Breaking its previous record by flying just 3.8 million miles above the surface of the sun, NASA’s Parker Solar Probe hurtled through the solar atmosphere at a blazing 430,000 miles per hour—faster than any human-made object has ever moved. A beacon tone received late on Dec. 26 confirmed the spacecraft had made it through the encounter safely and is operating normally.

This pass, the first of more to come at this distance, allows the spacecraft to conduct unrivaled scientific measurements with the potential to change our understanding of the sun.

“Flying this close to the sun is a historic moment in humanity’s first mission to a star,” said Nicky Fox, who leads the Science Mission Directorate at NASA Headquarters in Washington. “By studying the sun up close, we can better understand its impacts throughout our solar system, including on the technology we use daily on Earth and in space, as well as learn about the workings of stars across the universe to aid in our search for habitable worlds beyond our home planet.”

Parker Solar Probe has spent the last six years setting up for this moment. Launched in 2018, the spacecraft used seven flybys of Venus to gravitationally direct it ever closer to the sun. With its last Venus flyby on Nov. 6, 2024, the spacecraft reached its optimal orbit. This oval-shaped orbit brings the spacecraft an ideal distance from the sun every three months—close enough to study our sun’s mysterious processes but not too close to become overwhelmed by the sun’s heat and damaging radiation. The spacecraft will remain in this orbit for the remainder of its primary mission.

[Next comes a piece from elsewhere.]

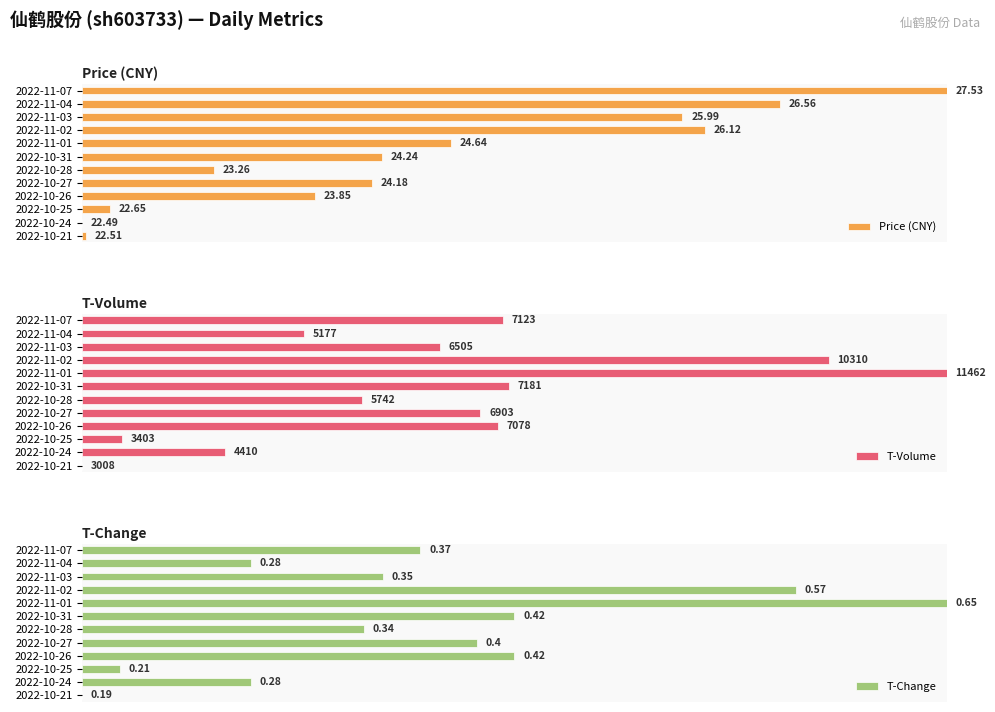

The value of T-Change at 2022-10-24 is 32.3. True or false?

False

“Parker Solar Probe is braving one of the most extreme environments in space and exceeding all expectations,” said Nour Rawafi, the project scientist for Parker Solar Probe at the Johns Hopkins Applied Physics Laboratory (APL), which designed, built, and operates the spacecraft from its campus in Laurel, Maryland. “This mission is ushering a new golden era of space exploration, bringing us closer than ever to unlocking the sun’s deepest and most enduring mysteries.”

Close to the sun, the spacecraft relies on a carbon foam shield to protect it from the extreme heat in the upper solar atmosphere called the corona, which can exceed 1 million degrees Fahrenheit. The shield was designed to reach temperatures of 2,600 degrees Fahrenheit—hot enough to melt steel—while keeping the instruments behind it shaded at a comfortable room temperature. In the hot but low-density corona, the spacecraft’s shield is expected to warm to 1,800 degrees Fahrenheit.

“It’s monumental to be able to get a spacecraft this close to the sun,” said John Wirzburger, the Parker Solar Probe mission systems engineer at APL. “This is a challenge the space science community has wanted to tackle since 1958 and had spent decades advancing the technology to make it possible.”

By flying through the solar corona, Parker Solar Probe can take measurements that help scientists better understand how the region gets so hot, trace the origin of the solar wind (a constant flow of material escaping the sun), and discover how energetic particles are accelerated to half the speed of light.